Normal Biodistribution of FDG

  1. FDG is transported into cells via facilitative glucose transporter proteins, phosphorylated within cells, resulting in trapping until dephosphorylated, which is critical for imaging.

  2. Tumor cells typically possess increased numbers of glucose transporters compared to normal tissues, significantly enhancing FDG uptake.

  3. At 45 minutes, FDG accumulation in tumors plateaus, with heightened activity levels observed in:

    • Brain

    • Heart (if not fasting), which can affect diagnostic interpretations.

    • Urinary system, which is responsible for excretion of FDG.

  4. Primary excretion occurs via urination, emphasizing the need to monitor urinary output pre-and post-imaging.

Normal Biodistribution Locations

  • Typically observed in:

    • Brain

    • Liver

    • Kidneys

    • Bladder

    • Salivary glands

    • Thyroid

    • Heart and vascular structures

    • Thymus (especially in children)

    • Spleen

    • Esophageal ampulla

    • Stomach

    • Bowel (in colon)

    • Endometrium (during menstruation)

    • Bone marrow

    • Muscles

    • Testicles

Normal Variations of FDG Localization

  • Observed in areas of:

    • Infection, contributing to potential false positives in imaging results.

    • Recent biopsy sites, which can lead to inflammation and altered glucose metabolism.

    • Exercised muscles (may alter imaging), necessitating careful pre-imaging instructions to patients.

    • Small and large bowel may necessitate bowel prep prior to imaging to enhance imaging clarity.

Situations Leading to Benign FDG Uptake

  • Physiological Uptake:

    • Areas such as salivary glands, lymphoid tissues, thyroid, muscle activity due to physical exertion, brown adipose tissue, and thymus (particularly in children), all of which require careful interpretation to avoid false positives in cancer detection.

  • Infectious and Inflammatory Processes:

    • Post-procedural inflammation, local infections, post-surgery effects, post-radiation effects, and conditions such as sarcoidosis can mimic malignancy.

  • Benign Tumor or Tumor-like Conditions:

    • Conditions such as pituitary adenoma, adenomatous polyps, salivary gland tumors, etc., necessitate comprehensive analytical review to distinguish from malignant pathology.

  • Artifacts:

    • Misalignment between PET and CT leading to attenuation-correcting artifacts, the influence of implanted metal devices, and motion or edge artifacts that must be accounted for during interpretation.

Future Directions in PET Imaging

  • The future of PET imaging involves continuous improvement and innovation in:

    • Development of new instrumentation and software to enhance imaging quality and speed.

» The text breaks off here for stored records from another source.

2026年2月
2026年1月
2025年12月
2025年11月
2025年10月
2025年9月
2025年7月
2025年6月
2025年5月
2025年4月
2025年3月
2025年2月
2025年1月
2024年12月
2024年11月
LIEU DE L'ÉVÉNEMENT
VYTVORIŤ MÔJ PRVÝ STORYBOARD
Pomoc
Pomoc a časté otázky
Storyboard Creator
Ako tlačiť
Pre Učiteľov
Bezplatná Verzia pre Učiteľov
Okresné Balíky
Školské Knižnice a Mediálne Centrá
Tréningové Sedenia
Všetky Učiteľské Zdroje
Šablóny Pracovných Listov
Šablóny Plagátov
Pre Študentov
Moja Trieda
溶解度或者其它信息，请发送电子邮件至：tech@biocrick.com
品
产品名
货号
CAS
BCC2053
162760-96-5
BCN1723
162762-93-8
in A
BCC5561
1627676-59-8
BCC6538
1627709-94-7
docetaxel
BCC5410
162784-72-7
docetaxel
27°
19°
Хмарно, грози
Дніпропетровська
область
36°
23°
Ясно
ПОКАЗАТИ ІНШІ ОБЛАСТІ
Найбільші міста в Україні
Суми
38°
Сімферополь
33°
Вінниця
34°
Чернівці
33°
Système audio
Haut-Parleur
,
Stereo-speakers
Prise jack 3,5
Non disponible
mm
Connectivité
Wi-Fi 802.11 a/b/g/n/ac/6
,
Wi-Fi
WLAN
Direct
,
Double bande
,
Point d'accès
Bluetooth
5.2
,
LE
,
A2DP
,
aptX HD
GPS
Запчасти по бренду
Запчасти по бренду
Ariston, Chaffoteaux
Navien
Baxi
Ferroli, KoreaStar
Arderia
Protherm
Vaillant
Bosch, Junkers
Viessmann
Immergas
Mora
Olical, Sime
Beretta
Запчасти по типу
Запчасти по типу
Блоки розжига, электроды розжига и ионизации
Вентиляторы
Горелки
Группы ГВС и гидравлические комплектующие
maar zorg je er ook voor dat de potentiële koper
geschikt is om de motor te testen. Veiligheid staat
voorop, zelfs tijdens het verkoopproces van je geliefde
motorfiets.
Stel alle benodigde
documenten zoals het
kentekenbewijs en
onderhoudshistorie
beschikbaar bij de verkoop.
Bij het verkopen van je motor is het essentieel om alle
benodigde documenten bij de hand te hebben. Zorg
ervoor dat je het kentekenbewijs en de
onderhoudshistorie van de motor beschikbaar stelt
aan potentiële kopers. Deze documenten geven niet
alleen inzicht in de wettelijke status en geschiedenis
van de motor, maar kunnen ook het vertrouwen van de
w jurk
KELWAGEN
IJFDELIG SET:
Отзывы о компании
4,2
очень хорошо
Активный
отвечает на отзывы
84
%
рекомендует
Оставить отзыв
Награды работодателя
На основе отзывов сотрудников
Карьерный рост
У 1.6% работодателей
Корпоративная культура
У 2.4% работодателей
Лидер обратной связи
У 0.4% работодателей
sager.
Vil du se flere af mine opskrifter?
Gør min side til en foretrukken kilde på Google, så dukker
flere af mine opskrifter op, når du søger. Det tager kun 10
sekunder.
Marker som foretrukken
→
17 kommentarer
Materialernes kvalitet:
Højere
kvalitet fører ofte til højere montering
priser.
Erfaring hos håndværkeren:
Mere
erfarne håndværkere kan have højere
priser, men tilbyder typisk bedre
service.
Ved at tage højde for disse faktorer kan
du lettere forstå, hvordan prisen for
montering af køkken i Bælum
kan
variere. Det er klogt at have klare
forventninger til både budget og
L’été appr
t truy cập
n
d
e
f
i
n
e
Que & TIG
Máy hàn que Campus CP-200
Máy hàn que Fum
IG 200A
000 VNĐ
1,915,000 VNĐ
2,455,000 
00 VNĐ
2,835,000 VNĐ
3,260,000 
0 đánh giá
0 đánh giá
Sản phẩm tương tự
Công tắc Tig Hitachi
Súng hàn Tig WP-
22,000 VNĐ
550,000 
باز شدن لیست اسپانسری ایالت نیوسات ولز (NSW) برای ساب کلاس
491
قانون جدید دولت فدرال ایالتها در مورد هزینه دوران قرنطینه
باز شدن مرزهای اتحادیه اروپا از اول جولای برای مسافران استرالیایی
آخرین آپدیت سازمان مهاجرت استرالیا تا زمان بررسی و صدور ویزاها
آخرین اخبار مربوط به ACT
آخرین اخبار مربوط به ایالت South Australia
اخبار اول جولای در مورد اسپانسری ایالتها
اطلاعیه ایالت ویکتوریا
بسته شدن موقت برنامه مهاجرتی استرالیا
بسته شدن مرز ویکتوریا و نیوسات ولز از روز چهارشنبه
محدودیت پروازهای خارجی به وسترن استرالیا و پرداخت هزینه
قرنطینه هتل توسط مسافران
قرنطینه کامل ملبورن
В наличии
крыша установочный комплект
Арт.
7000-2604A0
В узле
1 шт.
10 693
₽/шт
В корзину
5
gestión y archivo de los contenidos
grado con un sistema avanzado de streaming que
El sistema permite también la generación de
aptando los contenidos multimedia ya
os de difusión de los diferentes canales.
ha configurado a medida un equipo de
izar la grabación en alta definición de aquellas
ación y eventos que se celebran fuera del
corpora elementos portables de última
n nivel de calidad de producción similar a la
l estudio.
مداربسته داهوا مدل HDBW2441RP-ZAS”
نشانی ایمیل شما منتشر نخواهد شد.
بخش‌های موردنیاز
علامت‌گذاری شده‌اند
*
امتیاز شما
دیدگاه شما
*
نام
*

    • Sophisticated reconstruction and processing methods to improve clarity and accuracy.

    • Targeted gene therapy approaches that personalize treatment based on specific tumor biology.

    • Advanced radiochemistry to create more refined imaging agents, increasing diagnostic capabilities.

    • Expansion of radiopharmaceutical options for clinical applications, thus improving the specificity and sensitivity of cancer diagnosis and management.